I might have a bit of a bias here, but I spend a not-insignificant amount of time on an online gamedev community, and the only people who ever finish anything are the guys using gamemaker and unity. Everyone else gets stuck at the "should I use regular inheritance or components/what's the best way to z-order sprites/Delta time coefficients cause random bugs in physics" stage and cannot proceed because their engine becomes unstable.
If you have the skills and time, and feel like it is necessary to write your own engine for your game, then by all means, but I think that for most people, these prerequisites don't exist.
"Real dev" or not, once you shipped your game, you've done more than most devs.
Sorry, but doing more work just for the sake of doing more work is not something that's impressive. It's merely a waste of time. For .kkrieger the technical achievement of fitting that much in so little space is definitely impressive, but dismissing developers that were using a licensed engine is pointless. Most games are built with finite time and money. If you can build a better game by allocating money somewhere you'd otherwise have spent time at the expense of part of the game, then that's a net win in my eyes, and doesn't diminish the result in the slightest.

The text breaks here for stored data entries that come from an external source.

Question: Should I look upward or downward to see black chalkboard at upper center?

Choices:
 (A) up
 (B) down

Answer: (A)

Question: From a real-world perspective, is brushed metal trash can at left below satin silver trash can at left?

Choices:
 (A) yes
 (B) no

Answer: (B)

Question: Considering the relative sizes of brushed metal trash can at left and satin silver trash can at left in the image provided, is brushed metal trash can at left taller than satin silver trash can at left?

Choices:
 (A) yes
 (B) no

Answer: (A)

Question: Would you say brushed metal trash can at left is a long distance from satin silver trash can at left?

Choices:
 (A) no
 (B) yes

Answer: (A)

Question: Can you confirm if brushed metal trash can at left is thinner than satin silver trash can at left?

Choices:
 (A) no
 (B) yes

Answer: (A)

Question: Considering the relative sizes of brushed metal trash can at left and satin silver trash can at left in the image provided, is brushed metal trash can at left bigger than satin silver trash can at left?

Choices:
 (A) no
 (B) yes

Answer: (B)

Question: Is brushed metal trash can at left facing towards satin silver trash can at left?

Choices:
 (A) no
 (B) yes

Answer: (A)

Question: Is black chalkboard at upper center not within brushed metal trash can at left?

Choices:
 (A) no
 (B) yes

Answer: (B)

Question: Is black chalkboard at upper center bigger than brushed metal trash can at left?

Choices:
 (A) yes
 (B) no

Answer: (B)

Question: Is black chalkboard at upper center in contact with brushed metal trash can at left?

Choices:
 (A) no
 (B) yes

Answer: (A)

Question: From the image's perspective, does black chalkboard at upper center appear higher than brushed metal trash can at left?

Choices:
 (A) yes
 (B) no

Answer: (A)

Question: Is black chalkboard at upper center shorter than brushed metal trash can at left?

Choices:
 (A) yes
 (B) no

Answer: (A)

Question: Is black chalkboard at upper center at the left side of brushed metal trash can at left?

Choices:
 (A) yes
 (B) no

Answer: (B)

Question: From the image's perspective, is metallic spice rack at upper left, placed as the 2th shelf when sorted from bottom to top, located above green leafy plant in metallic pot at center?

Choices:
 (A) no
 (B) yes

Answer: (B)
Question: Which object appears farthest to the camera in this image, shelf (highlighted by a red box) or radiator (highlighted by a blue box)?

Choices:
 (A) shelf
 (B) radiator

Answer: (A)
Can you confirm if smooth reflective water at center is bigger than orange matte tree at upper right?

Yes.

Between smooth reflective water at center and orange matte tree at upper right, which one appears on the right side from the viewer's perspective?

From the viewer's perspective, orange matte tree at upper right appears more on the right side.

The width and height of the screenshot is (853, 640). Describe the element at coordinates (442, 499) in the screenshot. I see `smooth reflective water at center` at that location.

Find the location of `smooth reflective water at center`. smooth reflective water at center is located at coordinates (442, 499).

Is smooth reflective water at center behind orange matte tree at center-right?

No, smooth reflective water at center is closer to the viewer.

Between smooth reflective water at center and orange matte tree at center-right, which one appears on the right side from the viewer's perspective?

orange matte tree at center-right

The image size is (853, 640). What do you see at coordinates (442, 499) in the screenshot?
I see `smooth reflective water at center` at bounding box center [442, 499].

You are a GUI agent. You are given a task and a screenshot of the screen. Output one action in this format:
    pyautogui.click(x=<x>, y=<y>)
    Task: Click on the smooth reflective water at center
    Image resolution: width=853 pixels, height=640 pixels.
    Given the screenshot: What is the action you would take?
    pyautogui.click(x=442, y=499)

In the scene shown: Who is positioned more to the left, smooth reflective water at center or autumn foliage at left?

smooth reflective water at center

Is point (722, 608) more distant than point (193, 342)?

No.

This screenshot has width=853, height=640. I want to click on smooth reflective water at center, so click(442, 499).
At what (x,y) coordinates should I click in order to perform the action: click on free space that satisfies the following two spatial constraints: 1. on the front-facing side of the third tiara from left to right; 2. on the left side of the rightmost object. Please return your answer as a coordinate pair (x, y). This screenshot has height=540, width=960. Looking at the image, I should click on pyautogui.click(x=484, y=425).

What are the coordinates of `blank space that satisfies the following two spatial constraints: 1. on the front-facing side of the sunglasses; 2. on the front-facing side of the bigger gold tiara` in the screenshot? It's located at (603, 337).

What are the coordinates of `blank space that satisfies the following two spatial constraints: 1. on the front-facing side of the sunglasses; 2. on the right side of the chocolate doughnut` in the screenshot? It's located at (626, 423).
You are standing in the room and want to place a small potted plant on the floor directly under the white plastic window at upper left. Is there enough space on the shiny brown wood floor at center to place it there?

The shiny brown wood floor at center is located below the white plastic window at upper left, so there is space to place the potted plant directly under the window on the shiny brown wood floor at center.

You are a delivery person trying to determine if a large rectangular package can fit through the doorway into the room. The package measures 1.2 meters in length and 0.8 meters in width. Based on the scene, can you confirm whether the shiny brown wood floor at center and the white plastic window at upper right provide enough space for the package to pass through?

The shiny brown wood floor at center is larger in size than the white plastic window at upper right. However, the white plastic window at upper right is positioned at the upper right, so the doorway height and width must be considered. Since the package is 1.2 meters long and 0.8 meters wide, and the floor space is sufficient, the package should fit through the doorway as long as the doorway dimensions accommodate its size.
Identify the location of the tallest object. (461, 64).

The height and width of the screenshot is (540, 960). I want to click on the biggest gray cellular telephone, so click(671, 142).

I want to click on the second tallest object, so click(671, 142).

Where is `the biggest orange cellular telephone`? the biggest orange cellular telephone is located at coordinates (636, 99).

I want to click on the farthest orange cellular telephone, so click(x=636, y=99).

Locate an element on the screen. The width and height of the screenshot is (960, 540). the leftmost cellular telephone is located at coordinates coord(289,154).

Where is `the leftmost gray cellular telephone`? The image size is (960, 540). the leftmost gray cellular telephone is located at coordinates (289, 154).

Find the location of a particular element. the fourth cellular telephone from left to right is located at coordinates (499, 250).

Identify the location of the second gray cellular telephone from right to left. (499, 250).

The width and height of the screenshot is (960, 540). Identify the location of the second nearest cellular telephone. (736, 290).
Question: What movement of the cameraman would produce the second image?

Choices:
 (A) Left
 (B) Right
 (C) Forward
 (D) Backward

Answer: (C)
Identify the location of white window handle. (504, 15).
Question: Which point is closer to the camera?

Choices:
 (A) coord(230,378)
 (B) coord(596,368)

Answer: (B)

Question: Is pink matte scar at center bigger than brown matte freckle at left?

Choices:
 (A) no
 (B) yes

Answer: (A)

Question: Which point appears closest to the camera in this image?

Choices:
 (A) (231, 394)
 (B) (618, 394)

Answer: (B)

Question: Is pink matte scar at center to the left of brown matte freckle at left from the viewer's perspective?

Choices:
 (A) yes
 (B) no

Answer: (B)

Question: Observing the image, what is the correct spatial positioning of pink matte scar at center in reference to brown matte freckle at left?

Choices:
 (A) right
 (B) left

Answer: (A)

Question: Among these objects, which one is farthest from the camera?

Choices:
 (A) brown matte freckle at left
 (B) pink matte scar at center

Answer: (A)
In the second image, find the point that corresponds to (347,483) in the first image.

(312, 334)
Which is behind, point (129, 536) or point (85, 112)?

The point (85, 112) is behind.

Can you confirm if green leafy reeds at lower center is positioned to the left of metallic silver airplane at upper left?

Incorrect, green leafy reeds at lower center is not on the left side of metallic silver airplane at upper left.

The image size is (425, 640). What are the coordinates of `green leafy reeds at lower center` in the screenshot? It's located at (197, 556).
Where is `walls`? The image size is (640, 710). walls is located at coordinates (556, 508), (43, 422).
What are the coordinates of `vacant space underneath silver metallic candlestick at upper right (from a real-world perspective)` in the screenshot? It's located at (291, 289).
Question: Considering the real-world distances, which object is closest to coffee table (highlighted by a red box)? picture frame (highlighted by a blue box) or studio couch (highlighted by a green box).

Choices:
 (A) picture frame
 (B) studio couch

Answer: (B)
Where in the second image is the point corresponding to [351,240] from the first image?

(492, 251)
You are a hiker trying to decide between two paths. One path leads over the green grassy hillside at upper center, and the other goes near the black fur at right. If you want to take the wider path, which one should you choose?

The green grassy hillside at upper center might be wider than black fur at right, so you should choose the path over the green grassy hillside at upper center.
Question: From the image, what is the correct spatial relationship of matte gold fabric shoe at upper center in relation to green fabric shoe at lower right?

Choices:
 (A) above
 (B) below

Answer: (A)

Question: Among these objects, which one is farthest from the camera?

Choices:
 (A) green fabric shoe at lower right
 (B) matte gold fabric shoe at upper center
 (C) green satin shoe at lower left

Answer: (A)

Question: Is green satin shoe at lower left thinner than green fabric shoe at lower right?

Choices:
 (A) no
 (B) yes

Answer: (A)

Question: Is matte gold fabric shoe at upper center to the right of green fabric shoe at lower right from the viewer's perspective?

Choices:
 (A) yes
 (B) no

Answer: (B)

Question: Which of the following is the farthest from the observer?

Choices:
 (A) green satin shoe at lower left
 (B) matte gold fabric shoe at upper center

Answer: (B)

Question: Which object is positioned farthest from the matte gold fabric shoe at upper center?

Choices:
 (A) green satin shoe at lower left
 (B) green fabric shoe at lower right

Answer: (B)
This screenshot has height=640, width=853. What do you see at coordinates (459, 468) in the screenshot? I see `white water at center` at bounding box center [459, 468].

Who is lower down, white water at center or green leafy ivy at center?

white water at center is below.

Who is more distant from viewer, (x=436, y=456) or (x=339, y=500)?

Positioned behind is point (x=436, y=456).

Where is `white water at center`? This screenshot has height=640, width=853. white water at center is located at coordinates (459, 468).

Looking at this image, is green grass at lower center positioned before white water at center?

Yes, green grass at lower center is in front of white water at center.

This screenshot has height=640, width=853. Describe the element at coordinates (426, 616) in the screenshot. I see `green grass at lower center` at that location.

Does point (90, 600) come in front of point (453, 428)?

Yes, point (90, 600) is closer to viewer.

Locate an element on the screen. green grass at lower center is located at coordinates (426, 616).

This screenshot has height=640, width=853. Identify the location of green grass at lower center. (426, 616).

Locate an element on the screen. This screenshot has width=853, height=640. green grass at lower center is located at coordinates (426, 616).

I believe there's rules on HN regarding unwarranted snark. You very obviously missed the entire point of what I said so there's no point in trying to explain.
Unless you believe that every single game should write its own engine from scratch, then I don't know what to say about that, it's just extremely obvious that it's not feasible for every project regardless of whether you have 100 or 10000 people working at your company.
We expect certain things from games, and .kkrieger doesn't deliver on that front. In the context of the demoscene, it delivers in spades.
I thought you were originally objecting to the reclassification of the .kkreiger developers, gamedev -> demodev. A second reading suggests that maybe they don't consider .kkrieger to be art, in which case I disagree.